## Records excerpted from a collection

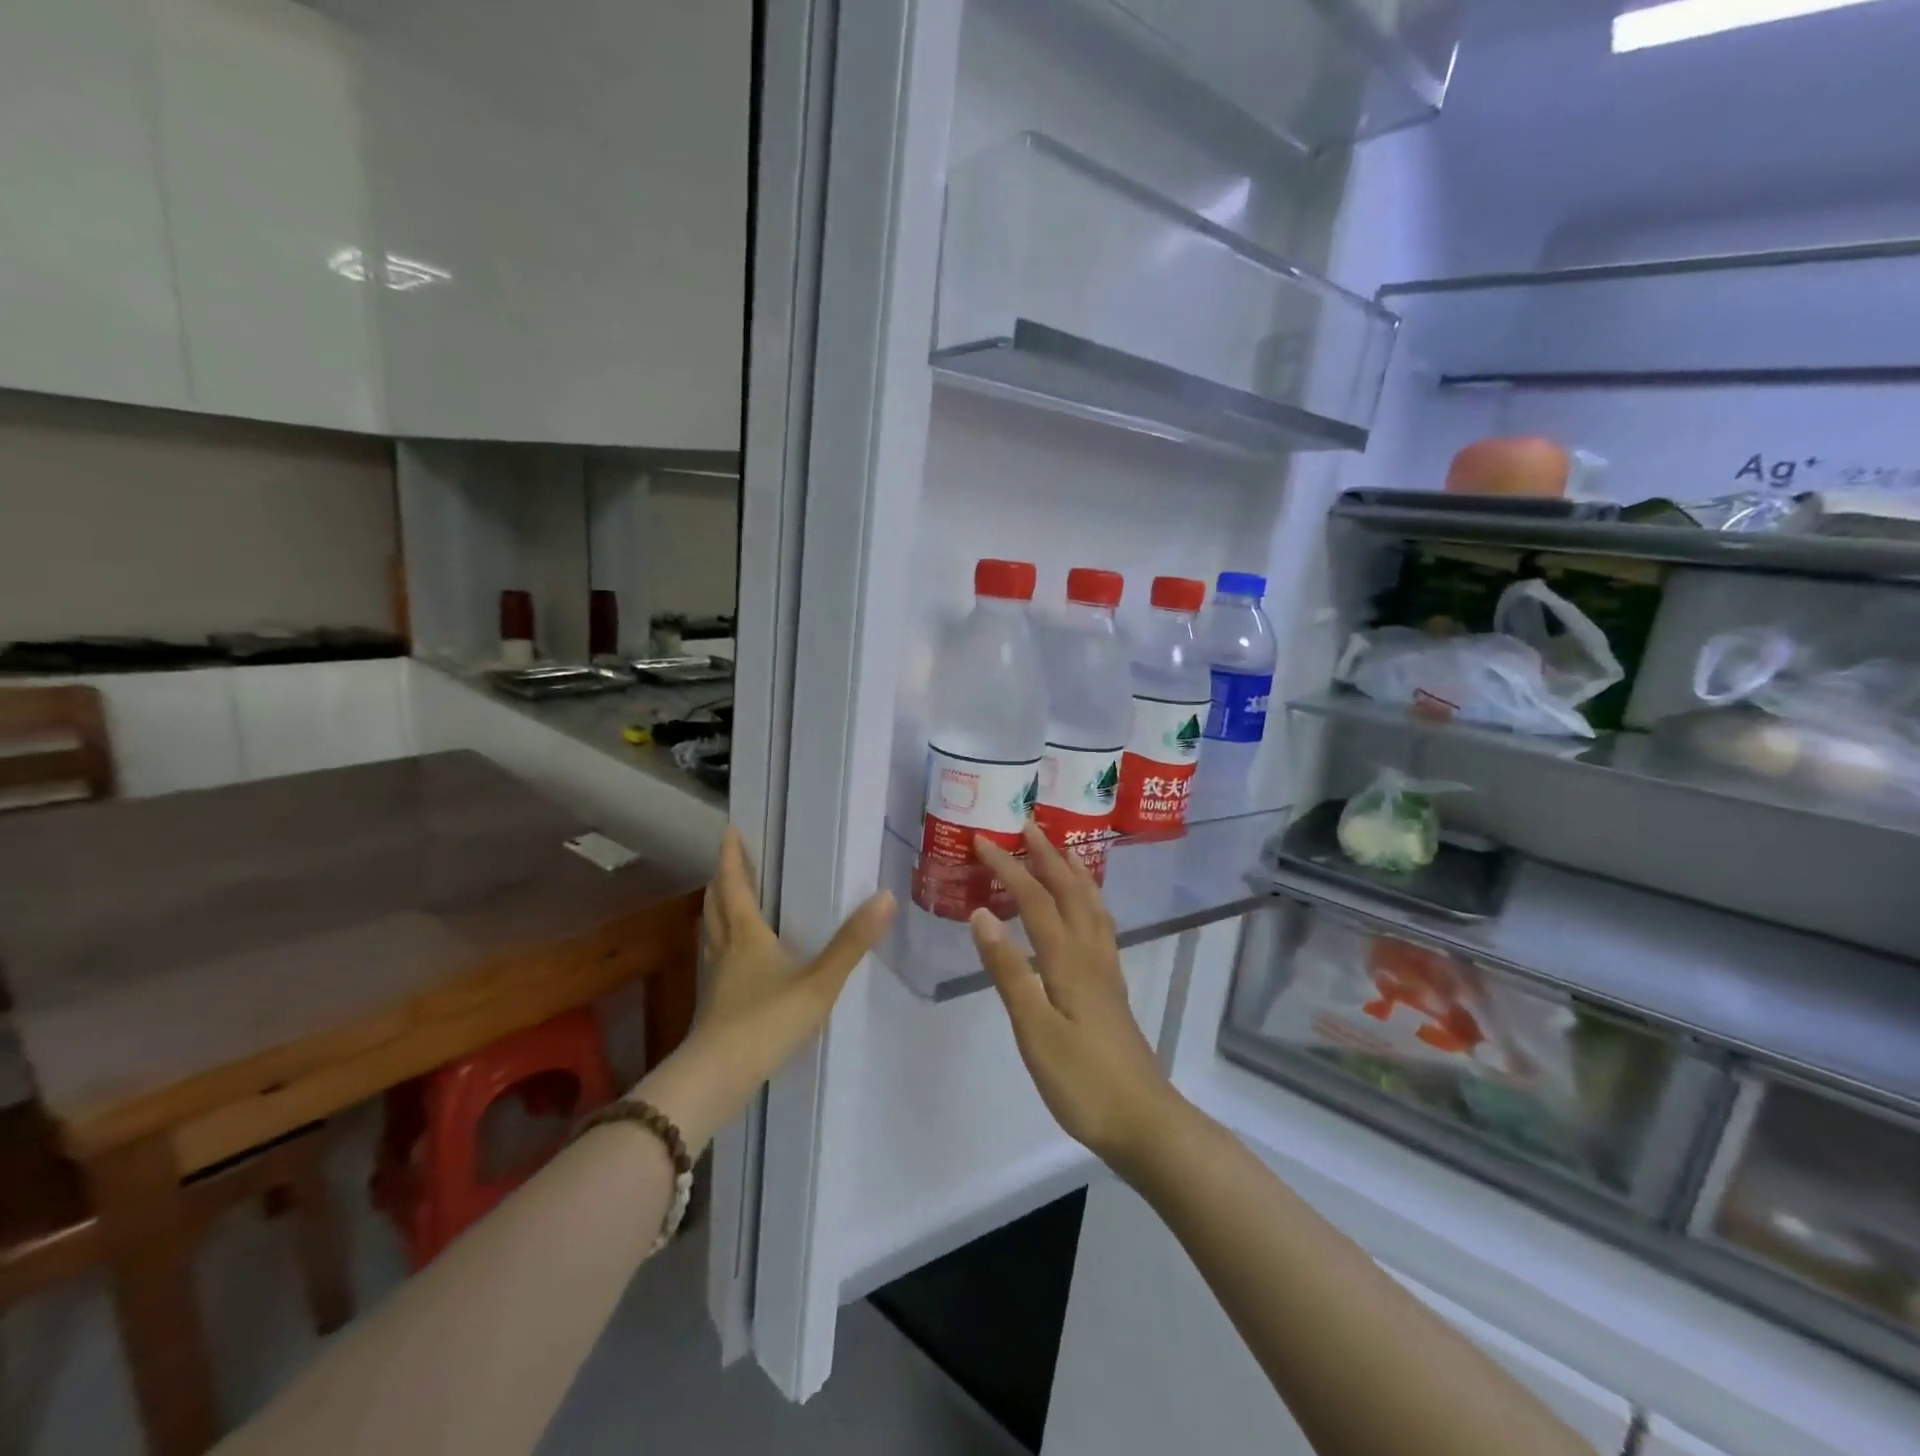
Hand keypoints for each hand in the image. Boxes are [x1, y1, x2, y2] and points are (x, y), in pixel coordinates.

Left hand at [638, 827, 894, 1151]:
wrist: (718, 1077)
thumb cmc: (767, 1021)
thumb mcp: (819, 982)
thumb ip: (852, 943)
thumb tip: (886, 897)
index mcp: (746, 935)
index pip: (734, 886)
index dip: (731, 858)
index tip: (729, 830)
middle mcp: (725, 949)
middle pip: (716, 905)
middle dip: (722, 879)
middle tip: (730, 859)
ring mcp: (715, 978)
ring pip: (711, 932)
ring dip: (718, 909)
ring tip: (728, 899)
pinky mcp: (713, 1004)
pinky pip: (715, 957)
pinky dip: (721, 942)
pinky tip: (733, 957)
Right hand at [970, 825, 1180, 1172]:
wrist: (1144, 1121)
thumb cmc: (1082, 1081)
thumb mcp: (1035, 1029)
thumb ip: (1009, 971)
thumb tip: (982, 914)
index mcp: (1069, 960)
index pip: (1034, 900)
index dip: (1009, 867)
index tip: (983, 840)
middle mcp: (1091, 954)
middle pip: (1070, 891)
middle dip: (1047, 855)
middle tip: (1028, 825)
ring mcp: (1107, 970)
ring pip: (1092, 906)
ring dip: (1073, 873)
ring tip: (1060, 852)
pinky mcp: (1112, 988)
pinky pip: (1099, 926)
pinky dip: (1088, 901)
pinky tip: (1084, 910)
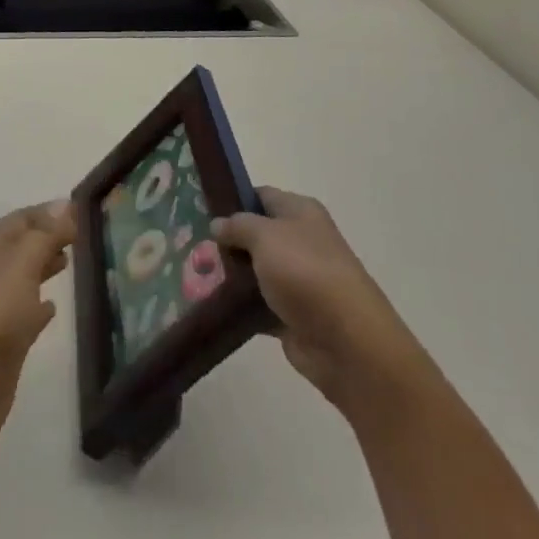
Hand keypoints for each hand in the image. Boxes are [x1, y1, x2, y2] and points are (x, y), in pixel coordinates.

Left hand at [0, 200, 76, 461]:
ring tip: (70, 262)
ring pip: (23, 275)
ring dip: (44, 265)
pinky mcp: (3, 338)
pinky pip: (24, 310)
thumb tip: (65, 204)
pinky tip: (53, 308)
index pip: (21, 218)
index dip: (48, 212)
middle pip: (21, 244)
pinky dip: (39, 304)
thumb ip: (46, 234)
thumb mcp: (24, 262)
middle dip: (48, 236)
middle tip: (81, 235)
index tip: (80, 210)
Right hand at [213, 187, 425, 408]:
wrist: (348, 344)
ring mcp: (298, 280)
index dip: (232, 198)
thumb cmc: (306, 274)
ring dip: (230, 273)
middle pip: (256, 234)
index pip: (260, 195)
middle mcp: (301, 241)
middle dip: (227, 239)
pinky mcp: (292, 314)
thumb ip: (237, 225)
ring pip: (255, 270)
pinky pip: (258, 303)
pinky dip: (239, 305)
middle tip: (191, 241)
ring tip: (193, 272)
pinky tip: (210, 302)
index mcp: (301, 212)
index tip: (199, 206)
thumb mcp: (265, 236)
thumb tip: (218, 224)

## Work required
Write out every line above again exactly, with the pictures left out.

## Response to the exercise
Hand keypoints for each hand in the image. Boxes are [x1, y1, x2, y2] and points are (x, y), in pixel coordinates.

Left hand at [638, 827, 894, 1151]:
wrist: (718, 1077)
thumb cmc: (767, 1021)
thumb mcp: (819, 982)
thumb ip: (852, 943)
thumb tip: (886, 897)
index mcp: (746, 935)
index pip: (734, 886)
index dip: (731, 858)
index tip: (729, 830)
middle mcp: (725, 949)
middle pip: (716, 905)
middle dip: (722, 879)
middle tip: (730, 859)
ring mcp: (715, 978)
ring pip: (711, 932)
ring dip: (718, 909)
ring tip: (728, 899)
pinky mcp: (713, 1004)
pinky pip: (715, 957)
pinky dip: (721, 942)
pinky tip: (733, 957)
Right hand at [970, 825, 1180, 1172]:
wrist: (1144, 1121)
thumb cmc: (1082, 1081)
thumb mcp: (1035, 1029)
thumb ip: (1009, 971)
thumb tip: (982, 914)
index mcp: (1069, 960)
index pip: (1034, 900)
index dip: (1009, 867)
index tip: (983, 840)
middle mcp: (1091, 954)
middle pip: (1070, 891)
middle dip: (1047, 855)
middle tip: (1028, 825)
ring mcp: (1107, 970)
ring pip: (1092, 906)
ring dip: (1073, 873)
ring tip: (1060, 852)
pinky mcp: (1112, 988)
pinky pip: (1099, 926)
pinky dip: (1088, 901)
pinky tip: (1084, 910)
Hand keypoints for each hand in the image. Boxes are [x1, y1, x2, y2] and points are (x, y), in pixel coordinates.

Left hand at [0, 200, 76, 461]:
ring tip: (70, 262)
ring pip: (23, 275)
ring dip: (44, 265)
pinky mcp: (3, 338)
pinky pip: (24, 310)
thumb tip: (65, 204)
pinky tip: (53, 308)
index pip: (21, 218)
index dip: (48, 212)
middle pip: (21, 244)
pinky dip: (39, 304)
thumb ip: (46, 234)
thumb mcp: (24, 262)
middle dip: (48, 236)
middle tip: (81, 235)
index tip: (80, 210)
Right hand at [213, 187, 425, 408]:
wrist: (348, 344)
ring mcp: (298, 280)
index dip: (232, 198)
thumb cmc: (306, 274)
ring dip: (230, 273)
middle pip: (256, 234)
index pip: (260, 195)
middle mcp: (301, 241)
middle dip: (227, 239)
pinky mcp: (292, 314)
thumb ip: (237, 225)
ring pip: (255, 270)
pinky pip: (258, 303)
pinky dip: (239, 305)
middle tip: (191, 241)
ring tip: (193, 272)
pinky tip: (210, 302)
index mcp: (301, 212)
index tip: (199, 206)
thumb mcp: (265, 236)
thumb tip: (218, 224)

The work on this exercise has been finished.